I być może możesz prowadzić od razu najbardziej skomplikowane procesy, rozważ tylko ile to będzie Cię kosztować i jakie będą rezultaty, a także jak długo dasz radę .
Znam wiele osób które szły tą ścieżką i wiele osób które miały swoją, pomijając któryś z opisanych sposobów rozwoju zawodowego lub mając inne. Każdy ma swoją ścieżkę, a co za tym idzie wynikające z niej ograniczenia i szanse. Każda ścieżka wspiera jakiś styl pracy, oswaja z jakimiś grupami i tematami.
Osobiście jestem zwolennikiem powolnej ścieżki uczenia się w zawodzie trenera (coacha grupowego, przewodnika, trzymającego kręgi itp.).

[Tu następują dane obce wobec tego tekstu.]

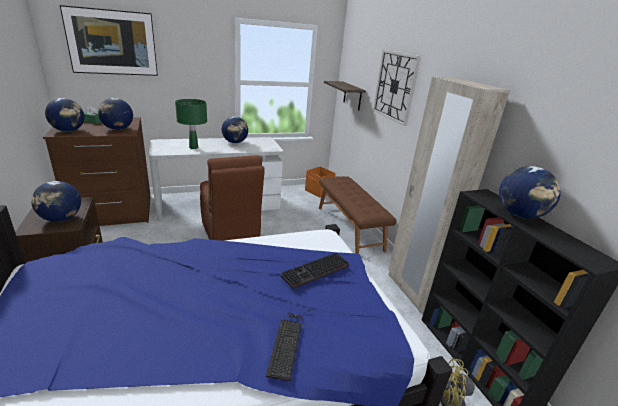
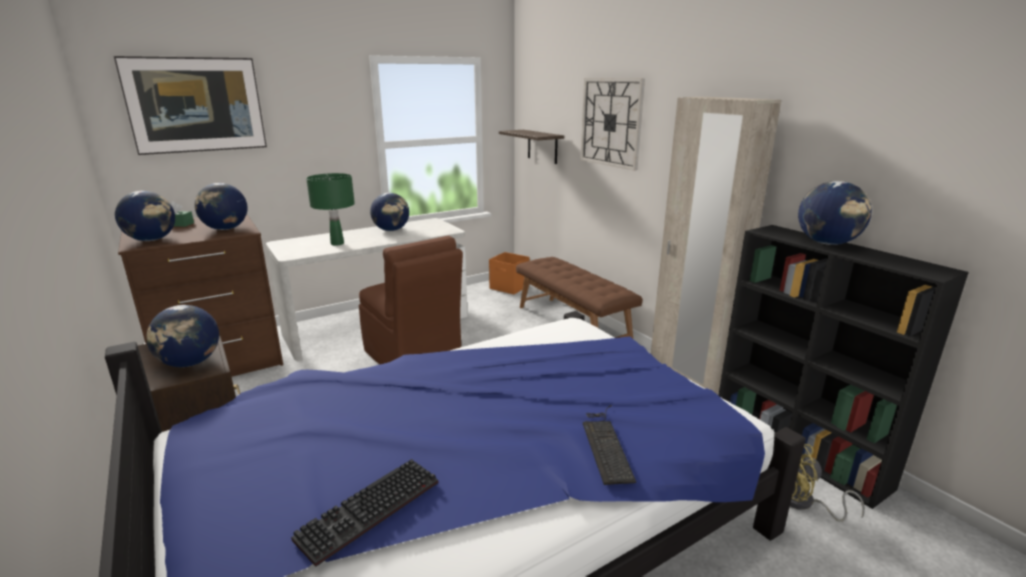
camera: 10 degrees left, 5 degrees down
keyboard [281,253,349,289] -> keyboard moved to [291,459,438,567]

Praca ta jest bowiem tyleż obdarowująca i ucząca co wyczerpująca i obciążająca. Warto więc dawkować sobie i odbiorcom nasz rozwój zawodowy, przeplatać go antyrozwojem J, czyli np. uczeniem się nic nie robienia, przeplatać robieniem jakiś czas tego samego i zadowalaniem się głęboką specjalizacją.
Idź swoją ścieżką. To wszystko. Może… nie biegnij nią.